**PROVIDED DATA:**
------------------------------------------------------------------------

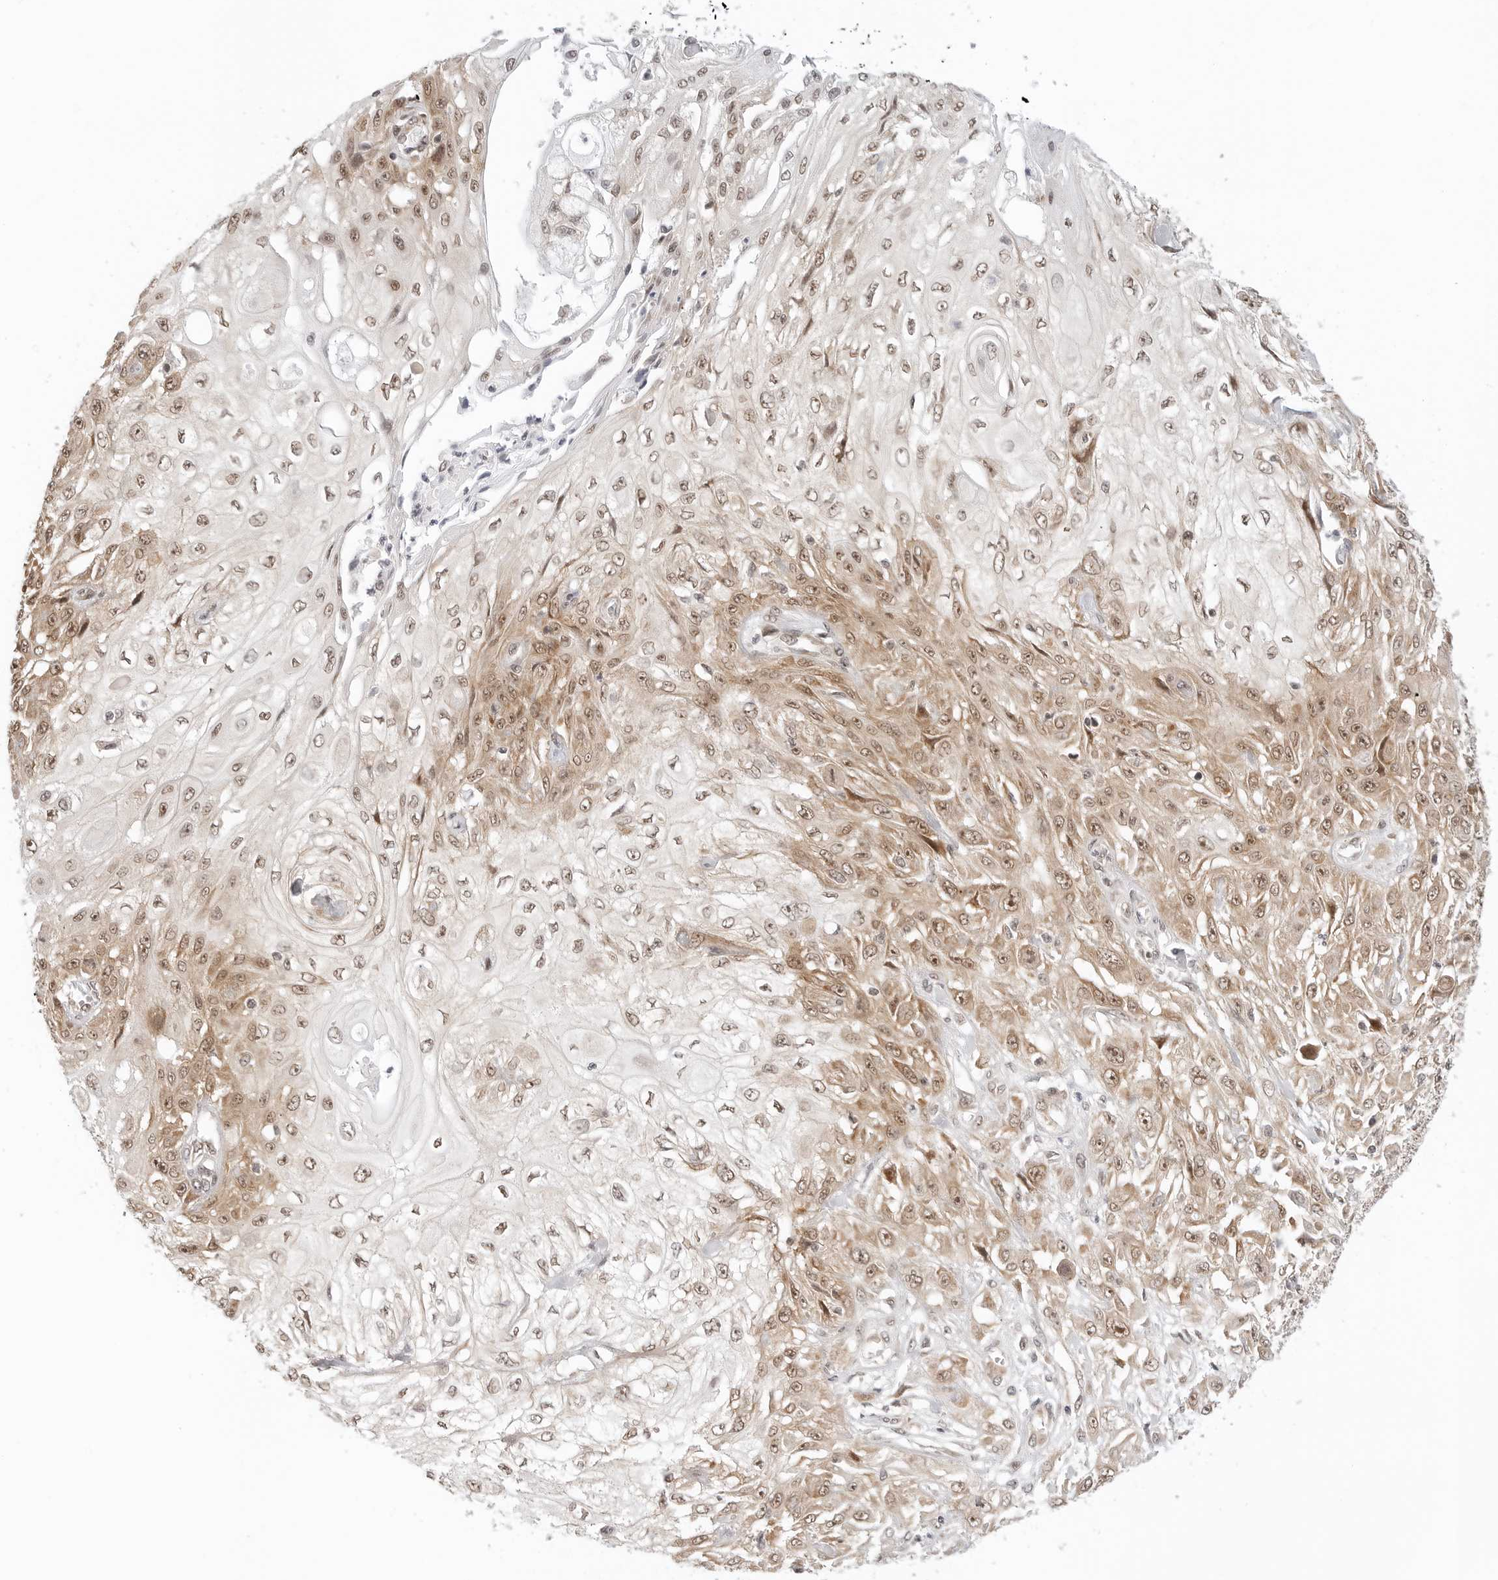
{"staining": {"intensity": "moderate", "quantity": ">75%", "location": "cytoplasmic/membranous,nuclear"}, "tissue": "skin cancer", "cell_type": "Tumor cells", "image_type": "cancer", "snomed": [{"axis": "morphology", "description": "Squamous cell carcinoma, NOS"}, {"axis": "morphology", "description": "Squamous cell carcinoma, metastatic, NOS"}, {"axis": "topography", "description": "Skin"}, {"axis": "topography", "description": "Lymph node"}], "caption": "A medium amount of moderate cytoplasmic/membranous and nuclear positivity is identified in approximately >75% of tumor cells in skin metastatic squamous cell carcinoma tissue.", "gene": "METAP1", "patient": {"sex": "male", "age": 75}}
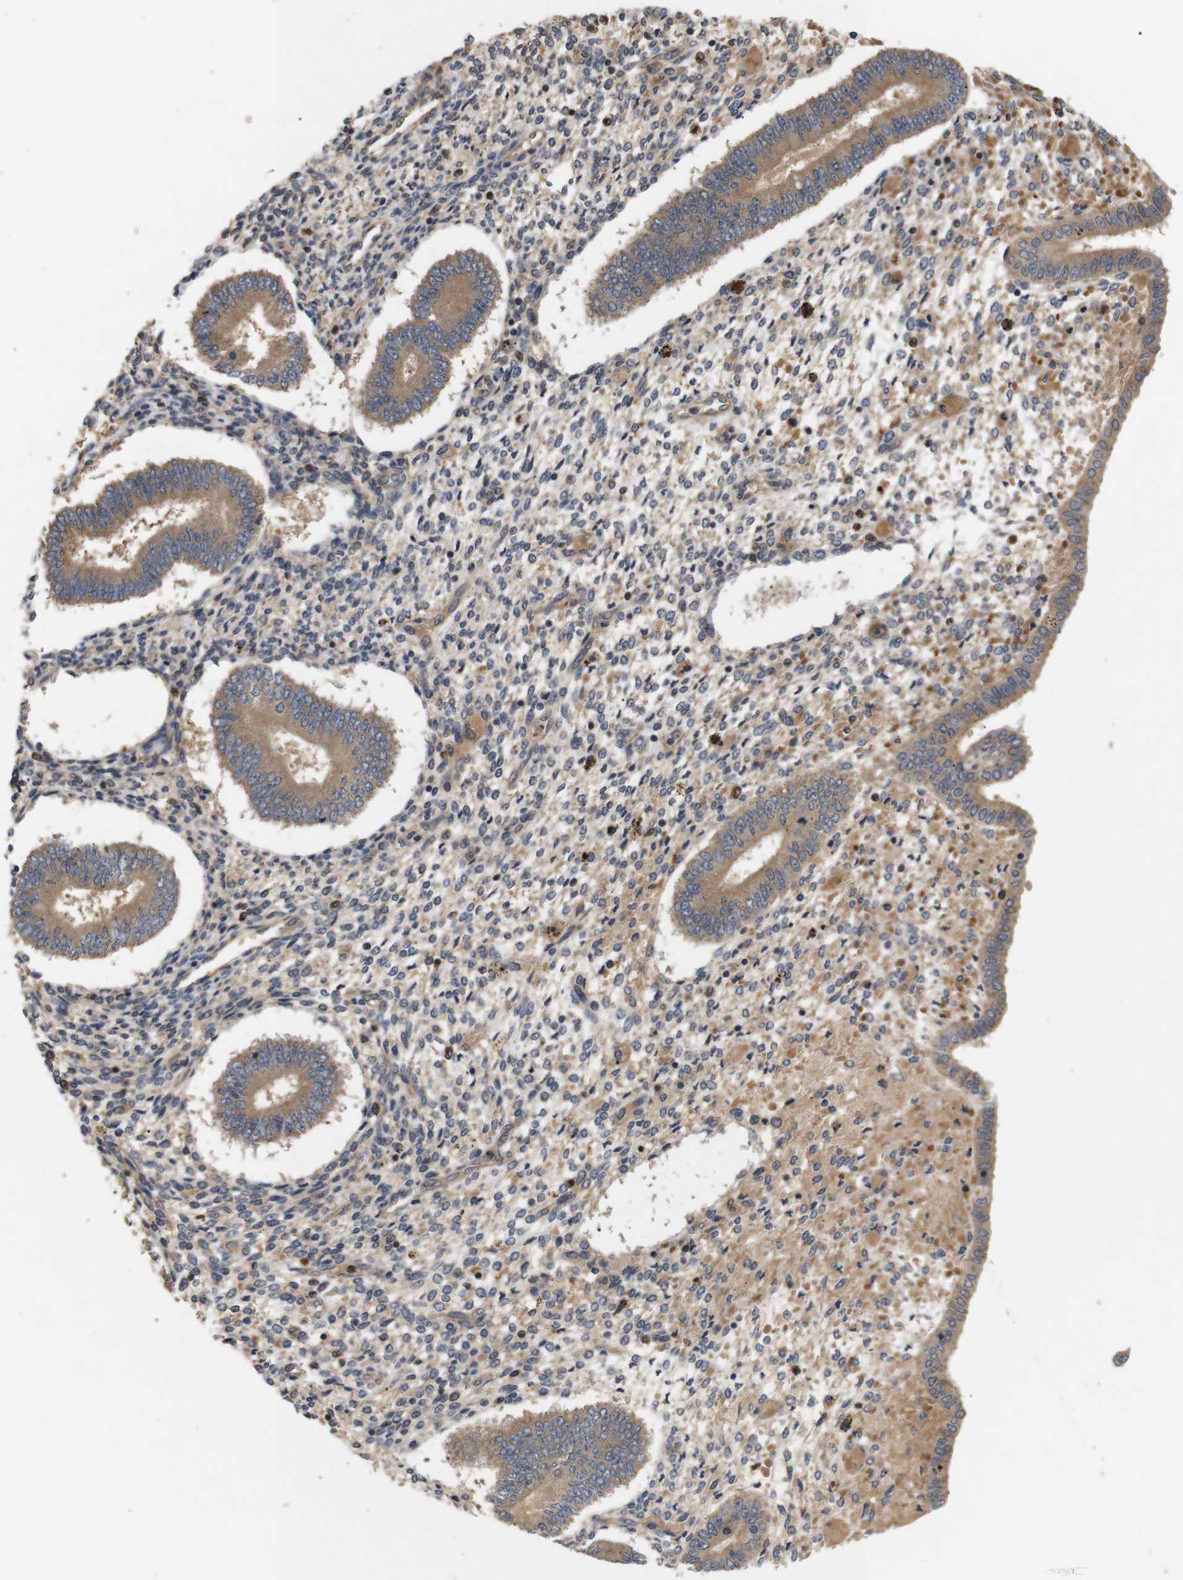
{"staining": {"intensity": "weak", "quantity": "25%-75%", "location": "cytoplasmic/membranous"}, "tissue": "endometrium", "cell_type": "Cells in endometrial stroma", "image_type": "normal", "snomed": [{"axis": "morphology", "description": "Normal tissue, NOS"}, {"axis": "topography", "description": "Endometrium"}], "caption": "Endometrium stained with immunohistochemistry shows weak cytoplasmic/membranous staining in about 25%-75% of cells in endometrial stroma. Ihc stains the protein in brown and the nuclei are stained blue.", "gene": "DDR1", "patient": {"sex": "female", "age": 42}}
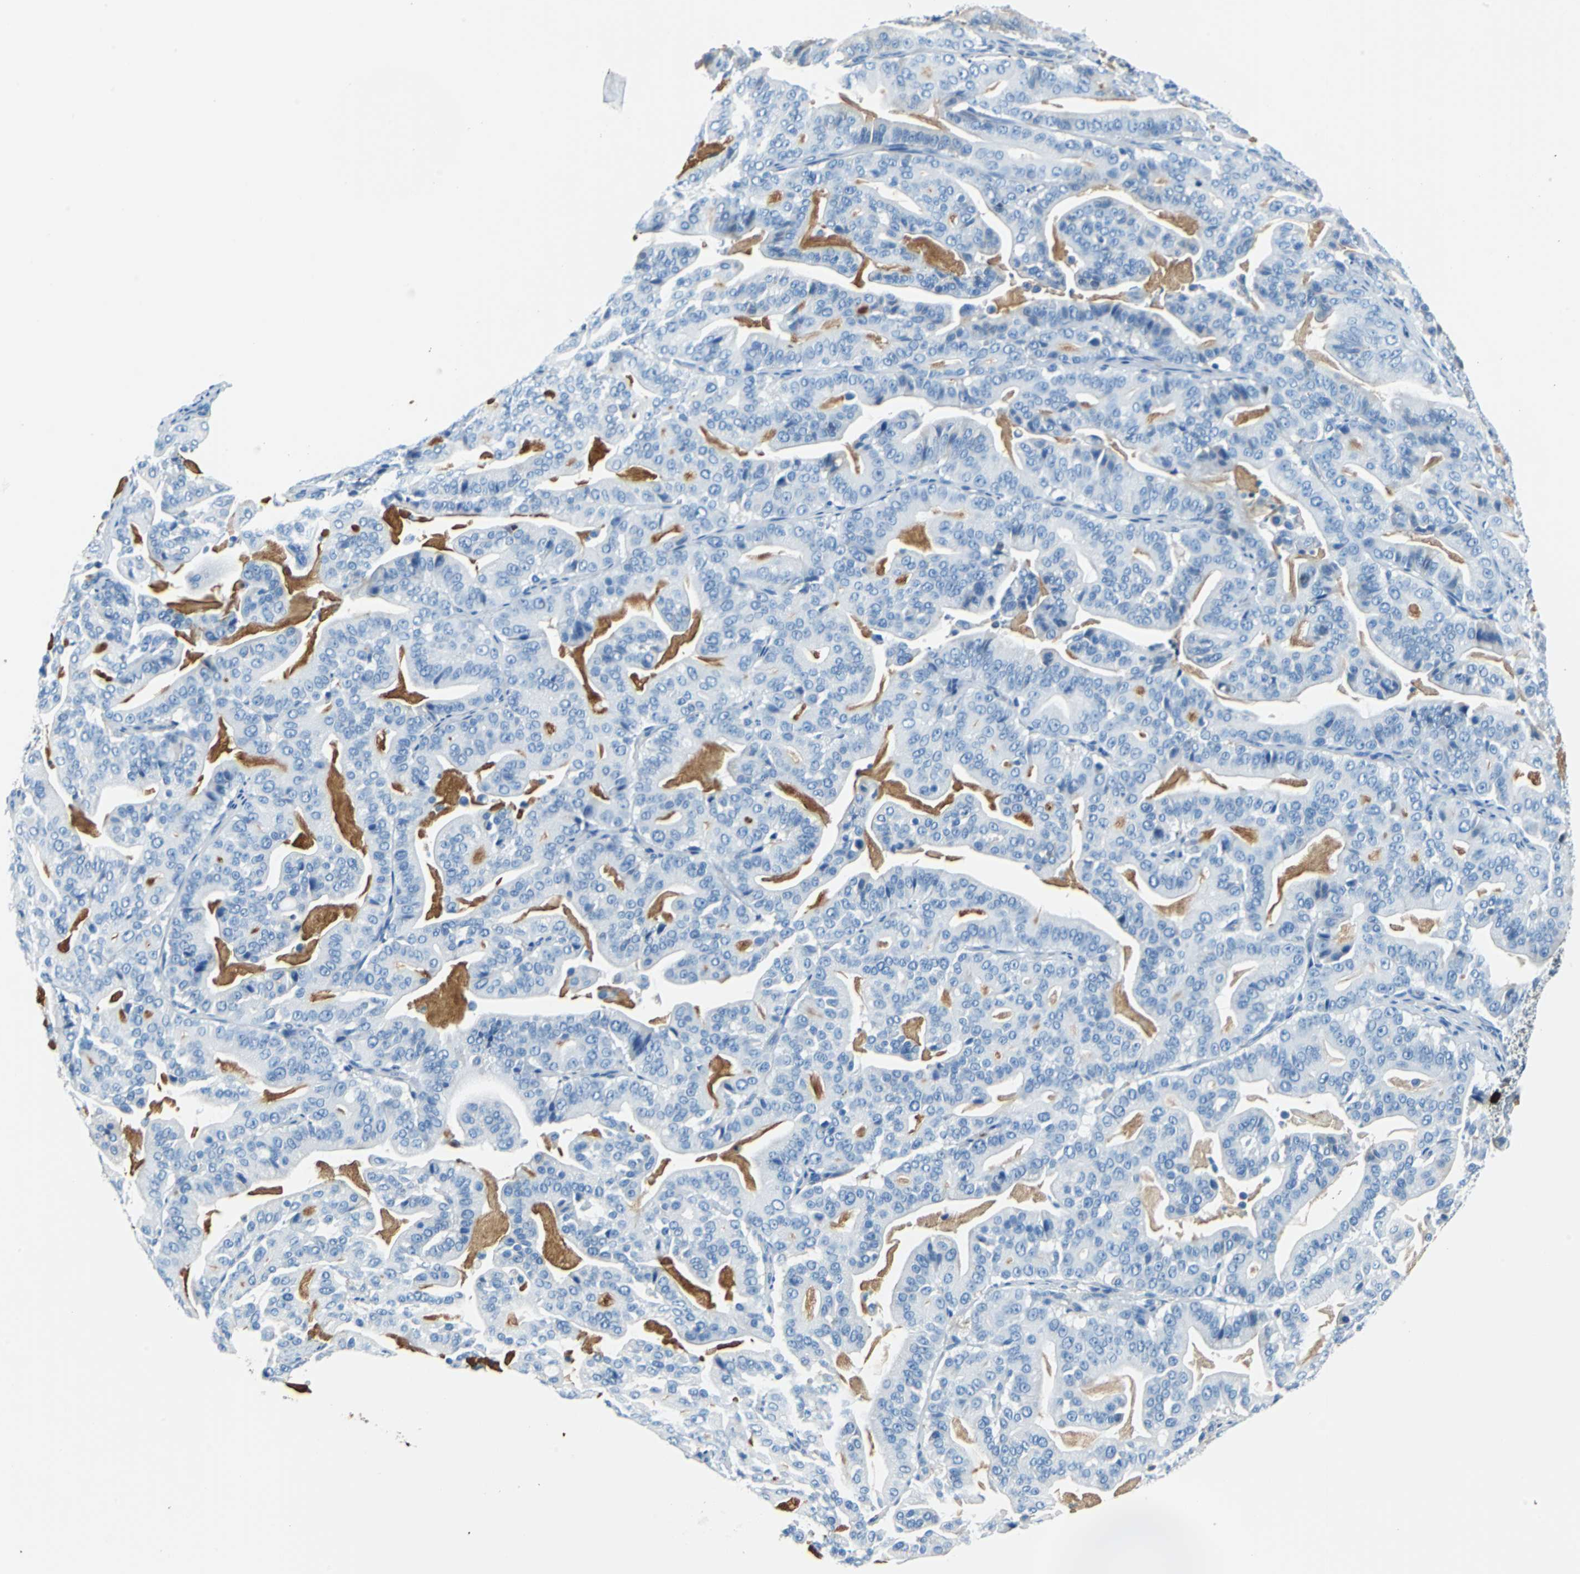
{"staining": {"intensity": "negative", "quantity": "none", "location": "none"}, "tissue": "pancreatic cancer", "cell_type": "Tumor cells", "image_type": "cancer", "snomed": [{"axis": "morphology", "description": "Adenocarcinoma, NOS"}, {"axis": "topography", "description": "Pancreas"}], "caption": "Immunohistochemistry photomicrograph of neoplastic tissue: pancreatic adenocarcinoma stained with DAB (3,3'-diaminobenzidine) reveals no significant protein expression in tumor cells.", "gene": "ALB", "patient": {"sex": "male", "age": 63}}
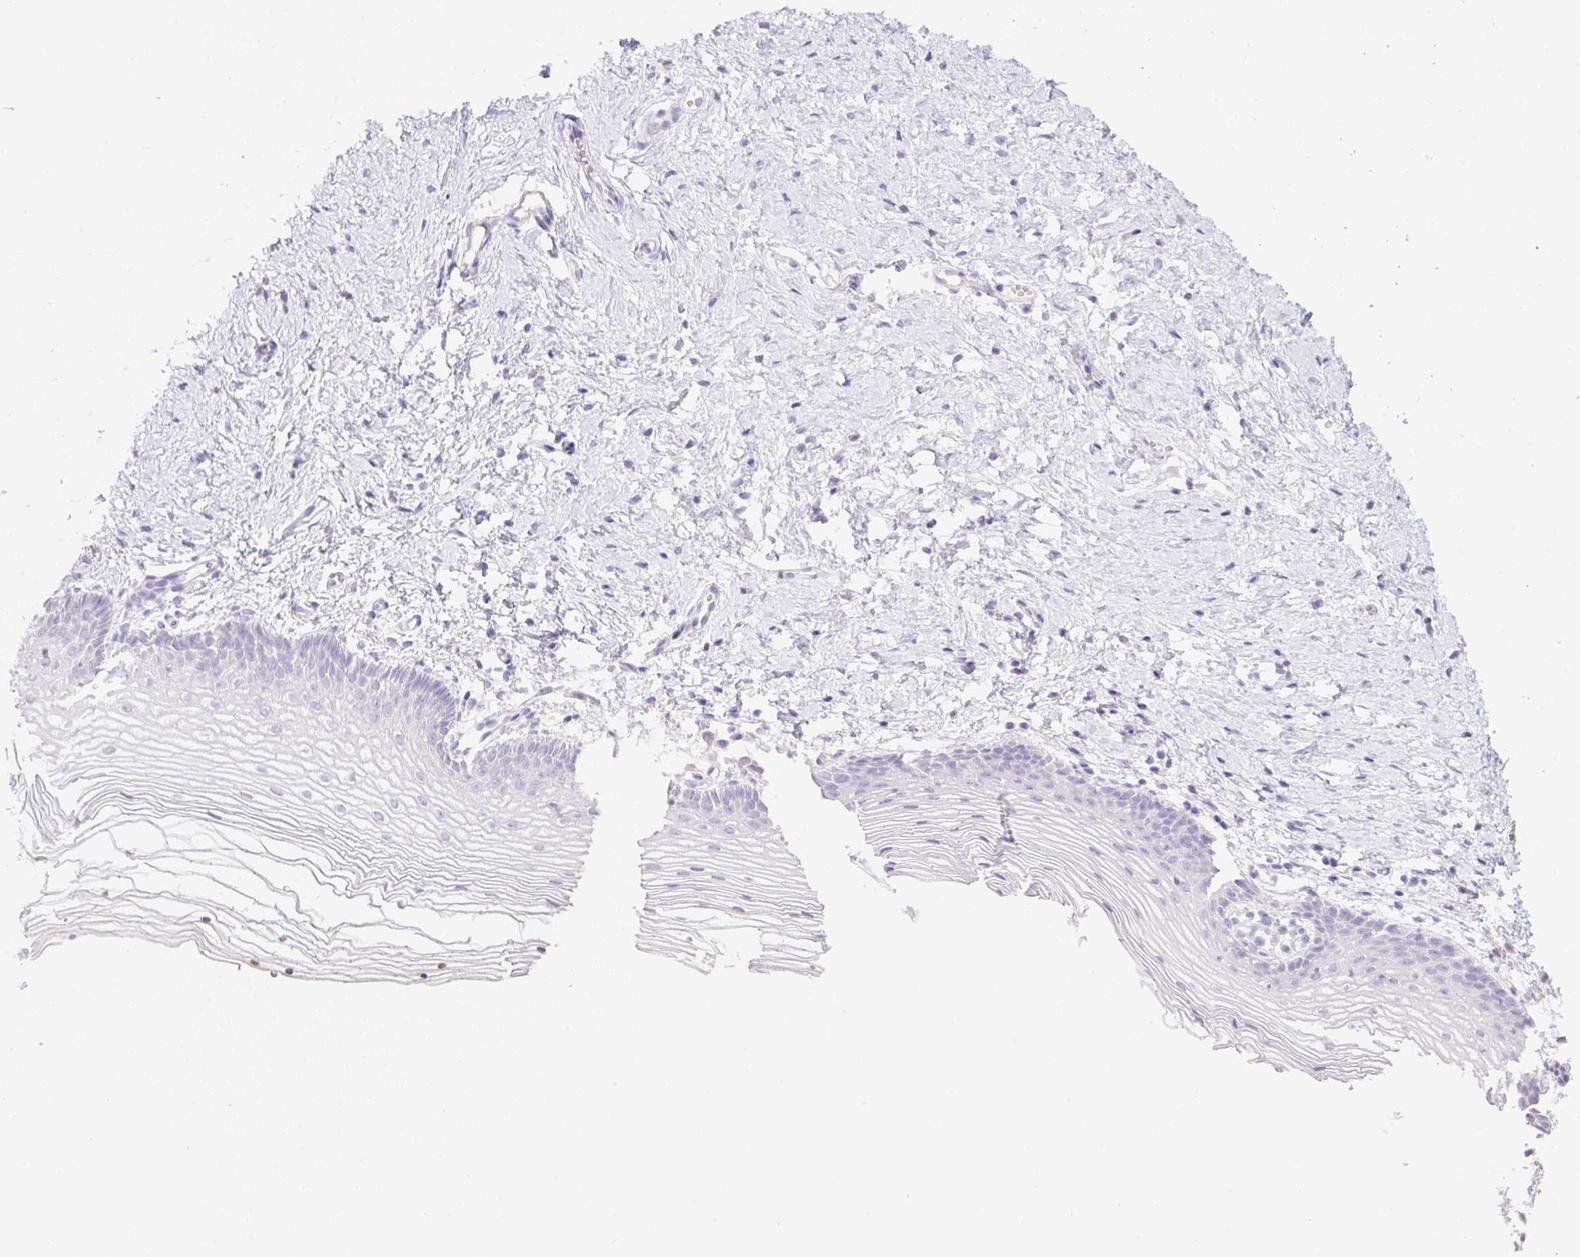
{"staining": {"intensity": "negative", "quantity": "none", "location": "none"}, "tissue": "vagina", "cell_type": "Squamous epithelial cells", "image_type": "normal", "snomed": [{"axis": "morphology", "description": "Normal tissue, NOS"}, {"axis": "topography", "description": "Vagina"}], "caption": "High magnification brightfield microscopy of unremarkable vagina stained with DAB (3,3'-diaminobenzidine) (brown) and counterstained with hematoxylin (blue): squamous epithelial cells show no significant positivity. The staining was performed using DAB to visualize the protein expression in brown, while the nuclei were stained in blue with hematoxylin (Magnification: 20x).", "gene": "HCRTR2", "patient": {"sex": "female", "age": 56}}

------------------------------------------------------------------------

Transcribe the listing exactly; skip the pictures.

{"staining": {"intensity": "moderate", "quantity": ">75%", "location": "cytoplasmic/membranous,nuclear"}, "tissue": "skin cancer", "cell_type": "Tumor cells", "image_type": "cancer", "snomed": [{"axis": "morphology", "description": "Squamous cell carcinoma, NOS"}, {"axis": "morphology", "description": "Squamous cell carcinoma, metastatic, NOS"}, {"axis": "topography", "description": "Skin"}, {"axis": "topography", "description": "Lymph node"}], "caption": "A medium amount of moderate cytoplasmic/membranous and nuclear positivity is identified in approximately >75% of tumor cells in skin metastatic squamous cell carcinoma tissue.", "gene": "METAP1", "patient": {"sex": "male", "age": 75}}
{"staining": {"intensity": "weak", "quantity": "25%-75%", "location": "cytoplasmic/membranous"}, "tissue": "endometrium", "cell_type": "Cells in endometrial stroma", "image_type": "normal", "snomed": [{"axis": "morphology", "description": "Normal tissue, NOS"}, {"axis": "topography", "description": "Endometrium"}], "caption": "Endometrium stained with immunohistochemistry shows weak cytoplasmic/membranous staining in about 25%-75% of cells in endometrial stroma. Ihc stains the protein in brown and the nuclei are stained blue.", "gene": "DDR1", "patient": {"sex": "female", "age": 42}}
{"staining": {"intensity": "negative", "quantity": "none", "location": "none"}, "tissue": "pancreatic cancer", "cell_type": "Tumor cells", "image_type": "cancer", "snomed": [{"axis": "morphology", "description": "Adenocarcinoma, NOS"}, {"axis": "topography", "description": "Pancreas"}], "caption": "Immunohistochemistry photomicrograph of neoplastic tissue: pancreatic adenocarcinoma stained with DAB (3,3'-diaminobenzidine) reveals no significant protein expression in tumor cells.", "gene": "ALB", "patient": {"sex": "male", "age": 63}}
{"staining": {"intensity": "negative", "quantity": "none", "location": "none"}, "tissue": "vagina", "cell_type": "Squamous epithelial cells", "image_type": "normal", "snomed": [{"axis": "morphology", "description": "Normal tissue, NOS"}, {"axis": "topography", "description": "Vagina"}], "caption": "High magnification brightfield microscopy of unremarkable vagina stained with DAB (3,3'-diaminobenzidine) (brown) and counterstained with hematoxylin (blue): squamous epithelial cells show no significant positivity. The staining was performed using DAB to visualize the protein expression in brown, while the nuclei were stained in blue with hematoxylin (Magnification: 20x).", "gene": "HCRTR2", "patient": {"sex": "female", "age": 56}}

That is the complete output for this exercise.